:: TASK STATEMENT ::
Among the records below, find the lines that contain "Early" and copy each of them.

:: PROVIDED DATA ::
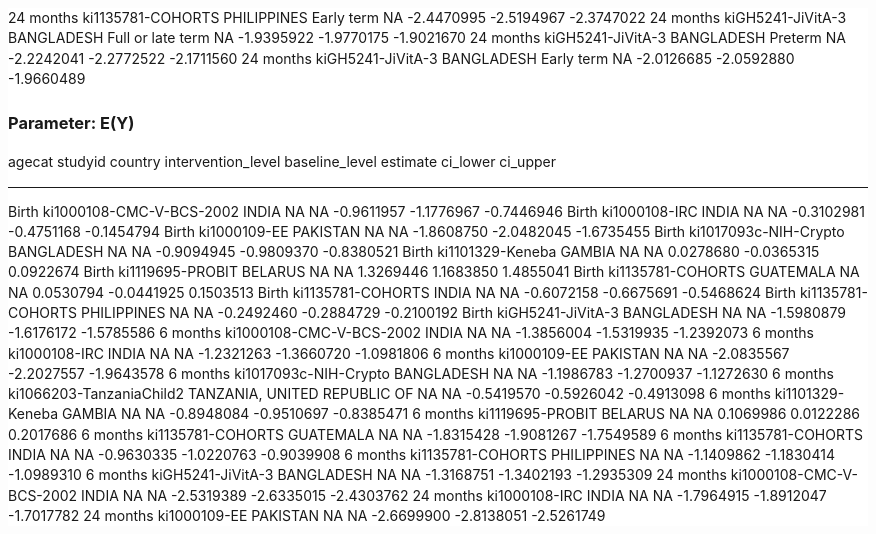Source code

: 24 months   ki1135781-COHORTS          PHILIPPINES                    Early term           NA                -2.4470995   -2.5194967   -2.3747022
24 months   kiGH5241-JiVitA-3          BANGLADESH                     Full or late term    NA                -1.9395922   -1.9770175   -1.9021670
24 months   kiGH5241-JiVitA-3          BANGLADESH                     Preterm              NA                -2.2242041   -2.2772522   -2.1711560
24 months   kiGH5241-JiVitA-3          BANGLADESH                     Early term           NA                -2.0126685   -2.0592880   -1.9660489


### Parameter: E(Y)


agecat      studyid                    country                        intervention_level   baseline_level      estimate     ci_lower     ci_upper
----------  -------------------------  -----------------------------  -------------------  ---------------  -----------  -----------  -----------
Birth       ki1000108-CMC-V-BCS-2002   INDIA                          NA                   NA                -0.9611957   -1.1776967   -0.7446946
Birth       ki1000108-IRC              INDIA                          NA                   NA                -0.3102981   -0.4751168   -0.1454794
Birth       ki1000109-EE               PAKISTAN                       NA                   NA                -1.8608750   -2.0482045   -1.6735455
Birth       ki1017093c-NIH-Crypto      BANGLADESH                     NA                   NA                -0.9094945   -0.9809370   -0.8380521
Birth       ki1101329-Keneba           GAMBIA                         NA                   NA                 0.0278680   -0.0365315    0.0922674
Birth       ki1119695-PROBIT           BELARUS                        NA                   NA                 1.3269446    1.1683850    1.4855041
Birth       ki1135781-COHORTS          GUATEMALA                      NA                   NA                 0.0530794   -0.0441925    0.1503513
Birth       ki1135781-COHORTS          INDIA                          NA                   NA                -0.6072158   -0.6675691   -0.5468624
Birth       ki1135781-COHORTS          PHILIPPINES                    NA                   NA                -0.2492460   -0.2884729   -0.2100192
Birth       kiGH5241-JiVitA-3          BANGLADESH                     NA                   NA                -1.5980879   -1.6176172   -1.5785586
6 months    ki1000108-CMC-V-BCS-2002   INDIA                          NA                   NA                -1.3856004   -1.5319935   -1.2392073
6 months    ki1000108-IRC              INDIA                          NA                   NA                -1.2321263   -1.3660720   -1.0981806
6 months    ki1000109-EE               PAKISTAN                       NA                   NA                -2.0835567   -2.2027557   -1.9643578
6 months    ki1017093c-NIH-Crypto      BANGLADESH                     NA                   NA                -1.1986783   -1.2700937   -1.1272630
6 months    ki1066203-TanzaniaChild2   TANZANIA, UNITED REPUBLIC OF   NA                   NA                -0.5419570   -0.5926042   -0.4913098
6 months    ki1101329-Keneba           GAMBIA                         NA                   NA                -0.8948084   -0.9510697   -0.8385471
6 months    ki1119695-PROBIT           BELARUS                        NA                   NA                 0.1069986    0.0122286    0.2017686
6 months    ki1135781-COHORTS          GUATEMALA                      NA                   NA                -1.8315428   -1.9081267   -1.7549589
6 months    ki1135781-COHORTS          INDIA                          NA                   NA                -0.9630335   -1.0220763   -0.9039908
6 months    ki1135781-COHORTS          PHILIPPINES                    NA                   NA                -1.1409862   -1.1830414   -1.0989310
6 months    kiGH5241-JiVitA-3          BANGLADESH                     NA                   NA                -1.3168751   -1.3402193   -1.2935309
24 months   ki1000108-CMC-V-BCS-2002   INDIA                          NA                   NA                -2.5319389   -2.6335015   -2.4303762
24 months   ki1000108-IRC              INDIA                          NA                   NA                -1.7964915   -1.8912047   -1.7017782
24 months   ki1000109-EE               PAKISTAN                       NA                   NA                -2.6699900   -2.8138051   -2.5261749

:: PROBLEM SOLUTION ::
: 24 months   ki1135781-COHORTS          PHILIPPINES                    Early term           NA                -2.4470995   -2.5194967   -2.3747022
24 months   kiGH5241-JiVitA-3          BANGLADESH                     Early term           NA                -2.0126685   -2.0592880   -1.9660489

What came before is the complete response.